Do not add these ids to `ProofForge.Target.Capability` until a target profile
and lowering rules are reviewed.

## Implementation Road

### Road 1: Miniscript/Descriptor Sourcegen

This is the most conservative first spike.

First spike:

* choose a small policy such as "A can spend immediately, or B can spend after a
  relative timelock";
* generate Miniscript and a descriptor, not raw Script;
* derive the output script/address;
* build and sign a regtest PSBT or raw transaction spend;
* validate with Bitcoin Core RPC such as `testmempoolaccept` or a regtest spend;
* record descriptor, script, witness requirements, transaction scenario,
  weight/fee, tool versions, and validation result in artifact metadata.

### Road 2: Restricted Script/Tapscript Emitter

This road should follow only after the policy route proves the artifact shape.

First spike:

* define a restricted policy IR for signatures, thresholds, hash locks, and
  time locks;
* emit Script or Tapscript only for policies that can be statically analyzed;
* keep covenants, vault protocols, DLCs, CoinJoin coordination, Lightning
  channel protocols, and future soft-fork opcodes out of the first direct path.
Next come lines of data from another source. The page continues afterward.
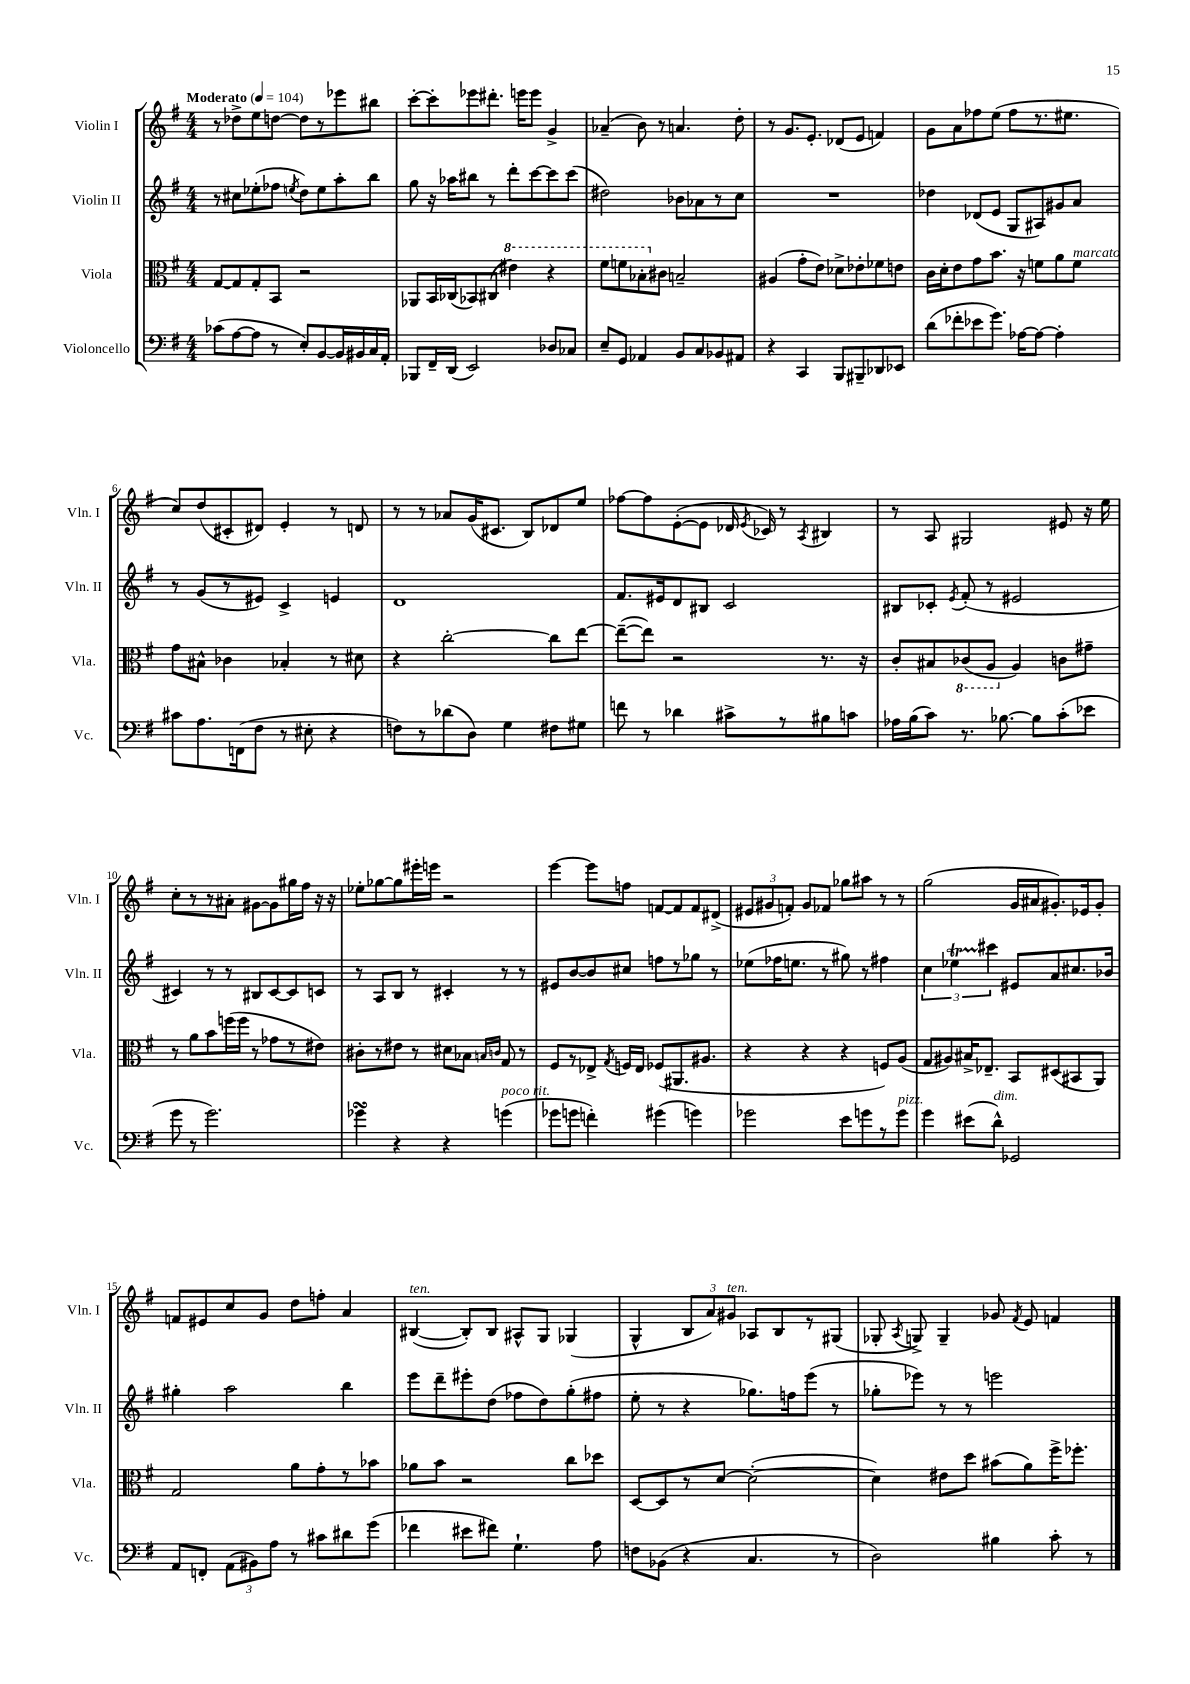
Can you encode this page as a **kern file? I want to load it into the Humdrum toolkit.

**kern	**kern	**kern	**kern
*part4	*part3	*part2	*part1
*staff4	*staff3	*staff2	*staff1
*I"Violoncello	*I"Viola	*I"Violin II	*I"Violin I
*I'Vc.	*I'Vla.	*I'Vln. II	*I'Vln. I
*clefF4	*clefC3	*clefG2	*clefG2
*k[f#]	*k[f#]	*k[f#]	*k[f#]
*M4/4	*M4/4	*M4/4	*M4/4
*MM104	*MM104	*MM104	*MM104
=1	=1	=1	=1
!	!	!	!LO:TX:a:B:t=Moderato
(8c-X\L	[8G/L	8r	8r
[8A\	8G/]	8cc#X\L	8dd-X^\L
8A\J]	8G'/	(8ee-X'\	8ee\
8r	8BB/J	8ff-X\J	[8ddn\J
.	.	8qeen/	.
8E'/L)	2r	8dd\L)	8dd\L]
[8BB/	.	8ee\	8r
16BB/L]	.	8aa'\	8eee-X\
16BB#X/	.	.	.
16C/	.	8bb\J	8bb#X\J
16AA'/JJ	.	.	.
=2	=2	=2	=2
8BBB-X/L	8AA-X/L	8gg\	[8ccc'\L
16FF#~/L	16BB/L	16r	8ccc'\]
(16DD/JJ	(16C-X/J	16aa-X\KL	.
2EE/)	8BB-X/)	8bb#X\J	8eee-X\
.	(8C#X/J	8r	8.ddd#X'\J
*	*8va	*	*
.	4ee#X\)	8ddd'\L	.
.	.	.	16eeen\KL
.	.	[8ccc\	8eee\J
8D-X/L	4r	8ccc\]	4g^/
8C-X/J	.	(8ccc\J	.
=3	=3	=3	=3
8E~/L	8ff#\L	2dd#X\)	(4a-X~/
8GG/J	8ffn\	.	.
4AA-X/	8b-X'\	.	8b\)
*	*X8va	*	*
.	8c#X\J	.	8r
8BB/L	2Bn~/	8b-X\L	4.an/
8C/	.	8a-X\	.
8BB-X/	.	8r	.
8AA#X/J	.	8cc\J	8dd'\
=4	=4	=4	=4
4r	(4A#X/	1r	8r
.	.	.	8.g/L
4CC/	8g'\L	.	.
.	.	.	8.e'/J
.	8e\J)	.	.
8BBB/L	8d-X^\L	.	(8d-X/L
8BBB#X~/	8e-X'\	.	8e/J
8DD-X/	8f-X\	.	4fn/)
8EE-X/J	8en\J	.	.
=5	=5	=5	=5
(8d\L	16c\LL	4dd-X\	8g\L
.	16d'\J	.	.
8f-X'\	8e\	.	8a\
8e-X\	8g\	(8d-X/L	8ff-X\
8.g\J)	8.b\J	8e/J	(8ee\J
.	.	8G/L	8ff-\L
[16A-X\KL	16r	.	.
8A-\J_	8fn\L	8A#X/)	8.r
4A-'\]	8a\	8g#X/	.
.	.	.	8.ee#X\J
!	!LO:TX:a:i:t=marcato	!	!
.	8f\J	8a/J	.
!!LO:LB:g=z
=6	=6	=6	=6
8c#X\L	8g\L	8r	8cc/L)
8.A\	8B#X^^\J	(8g/L	(8dd/
.	4c-X\	8r	8c#X'/
(16FFn\k	.	.	.
8F#\J	.	8e#X/J)	8d#X/J)
8r	4B-X'/	4c^/	4e'/
8E#X'\	.	.	.
4r	8r	4en/	8r
.	8d#X\	.	8dn/
=7	=7	=7	=7
8Fn\L)	4r	1d	8r
8r	.	.	8r
(8d-X\	[2cc'\	.	8a-X/L
8D\J)	.	.	(16g/K
.	.	.	8.c#X/J
4G\	.	.	.
.	.	.	8B/L)
8F#X\L	8cc\L]	.	8d-X/
8G#X\J	[8ee\J	.	8ee/J
=8	=8	=8	=8
8fn\	(8ee~\L_	8.f#/L	[8ff-X\L
8r	8ee\J])	.	8ff-\]
.	.	16e#X/k	.
4d-X\	2r	8d/	([8e'\
.	.	8B#X/J	8e\J]
8c#X^\L	.	2c/	16d-X/
.	.	.	8qe/
.	.	.	16c-X/)
8r	.	.	8r
.	.	.	8qA/
8B#X\	8.r	.	4B#X/
8cn\J	.	.	.
.	16r	.	.
=9	=9	=9	=9
16A-X\LL	8c'/L	8B#X/L	8r
(16B\J	.	.	.
8c\J)	8B#X/	8c-X'/J	8A/
.	.	8qe/	.
*	*8ba	*	*
8.r	(8C-X/	(8f#'/	2G#X/
.	8AA/J	8r	.
[8.B-X\	.	.	.
*	*X8ba	*	*
.	4A/)	2e#X/	.
8B-\L]	.	.	.
(8c'\	8cn\L	.	8e#X/
8e-X\J	8g#X~\J	.	16r
.	.	.	16ee\
!!LO:LB:g=z
=10	=10	=10	=10
8g\	8r	4c#X/)	8cc'\L
8r	8a\L	.	8r
2.g\)	8b\	8r	8r
.	(16ffn\L	8r	8a#X'\J
.	16ff\JJ	.	.
.	8r	8B#X/L	[8g#X\L
.	8g-X\L	[8c#/	8g#\]
.	8r	8c#/]	16gg#X\L
.	.	.	16ff#\JJ
.	8e#X\J)	8cn/J	16r
.	.	.	16r
=11	=11	=11	=11
4g-XsSSs\	8c#X'\L	8r	8ee-X'\L
.	8r	8A/L	[8gg-X\
4r	8e#X\J	8B/J	8gg-\]
.	8r	8r	16eee#X'\L
.	.	.	16eeen\JJ
4r	8d#X\L	4c#X'/	2r
.	8B-X\J	.	.
.	16qqBn/LL	.	.
.	16qqcn/JJ	.	.
!LO:TX:a:i:t=poco rit.	!	!	!
(4gn\	8G/	8r	.
.	8r	8r	.
=12	=12	=12	=12
8g-X\L	8F#/L	8e#X/L	[4eee\
8gn\J	8r	[8b/	.
4fn'\)	8E-X^/J	8b/]	8eee\L]
.	8qG/	.	.
.	16Fn/LL	8cc#X/J	8ffn\J
.	16E-/JJ	.	.
(4g#X\	(8F-X/L	8ffn\L	[8fn/L
.	8.AA#X/	8r	8f/]
4gn\)	.	8gg-X\J	8f/
.	8.A#X/J	.	.
.	.	8r	(8d#X^/J
=13	=13	=13	=13
2g-X\	4r	(8ee-X\L	12e#X/L
.	.	.	12g#X/
.	.	16ff-X\K	.
.	.	.	12fn'/J)
.	.	8.een\J	.
.	4r	.	8g#/L
.	.	8r	8f-X/J
8e\L	4r	8gg#X\)	8gg-X\L
8gn\	.	8r	8aa#X\J
8r	8Fn/L)	4ff#X\	8r
!LO:TX:a:i:t=pizz.	!	!	!
8g\J	(8A/J	.	8r
=14	=14	=14	=14
4g\	8G/L	6cc\	(2gg\
.	8A#X/)	.	.
.	.	6ee-XT\	.
(8e#X\L	16B#X^/K	.	.
.	8.E-X~/J	.	.
.	.	6ccc#X\	.
!LO:TX:a:i:t=dim.	!	!	!
8d^^\J)	.	.	.
2GG-X/	8BB/L	8e#X/L	16g/LL
.	.	.	16a#X/J
.	(8D#X/	8a/	8.g#X'/)
.	8BB#X/	8.cc#X/	.
.	.	.	16e-X/k
.	8AA/J)	.	8g#'/J
.	.	16b-X/Jk	.
!!LO:LB:g=z
=15	=15	=15	=15
8AA/L	2G/	4gg#X'\	8fn/L
8FFn'/J	.	.	8e#X/
(12AA\L	.	2aa\	8cc/
12BB#X\)	.	.	.
.	.	.	8g/J
12A\J	.	.	.
8r	8a\L	.	8dd\L
8c#X\L	8g'\	.	8ffn'\J
8d#X\	8r	4bb\	4a/
(8g\J	8b-X\J	.	.
=16	=16	=16	=16
!	!	!	!LO:TX:a:i:t=ten.
4f-X\	8a-X\L	8eee\L	([4B#X/
.	8b\J	8ddd~\	.
8e#X\L	2r	8eee#X'\	8B#'/L])
8f#X\J)	.	(8dd\J	8B#/J
4.G`\	.	8ff-X\L	8A#X^^/L
.	.	8dd\)	8G/J
.	8cc\L	(8gg'\	(4G-X/
8A\	8dd-X\J	8ff#X\J	.
=17	=17	=17	=17
8Fn\L	[8D/L	8ee'\	4G^^/
(8BB-X\J	8D/]	8r	.
4r	8r	4r	12B/L
.	.	.	12a/)
.	[8d/J	.	.
!	!	!	!LO:TX:a:i:t=ten.
.	.	.	12g#X/J
4.C/	(2d'\_	8.gg-X\L)	8A-X/L
.	.	.	8B/
.	.	16ffn\k	.
.	.	(8eee\J	8r
8r	.	8r	(8G#X/J
=18	=18	=18	=18
2D\)	4d\])	8gg-X'\L	8G-X'/
.	.	.	8qA/
.	.	8eee-X\J)	8Gn^/)
.	8e#X\L	8r	4G~/
.	8dd\J	8r	.
4B#X\	(8b#X\L	2eeen\	8g-X/
.	.	.	8qf#/
.	8a\)	.	8e/
8c'\	16ff#^\K	.	4fn/
.	8.ff-X'\J	.	.
8r	.	.	.
==	==	==	==
*-	*-	*-	*-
## Non-Goals For The First Pass

* Do not add `bitcoin-script-miniscript` to the code registry yet.
* Do not classify Bitcoin as EVM, Wasm-host, Move, Solana, TVM, AVM, or a
  general smart-contract platform.
* Do not model UTXO data as global mutable storage.
* Do not claim covenant/state-machine support from basic Script support.
* Do not treat BCH/CashScript semantics as Bitcoin semantics.
* Do not hide PSBT/transaction-building requirements from artifact metadata.
* Do not claim support until a regtest or equivalent Bitcoin Core validation
  flow exists.

## Research Exit Criteria

Bitcoin can leave Research only when we have:

* a reviewed target profile proposal;
* a decided first spike path, likely Miniscript/descriptor sourcegen;
* a minimal spending-policy scenario;
* a script version policy covering P2SH, P2WSH, and Taproot/Tapscript scope;
* a PSBT/raw-transaction validation policy;
* a standardness, weight, fee, and dust policy;
* a documented toolchain requirement set, including Bitcoin Core regtest;
* at least one reproducible local validation command;
* artifact metadata for policy, descriptor, script, witness/PSBT scenario,
  weight/fee, toolchain versions, and validation result.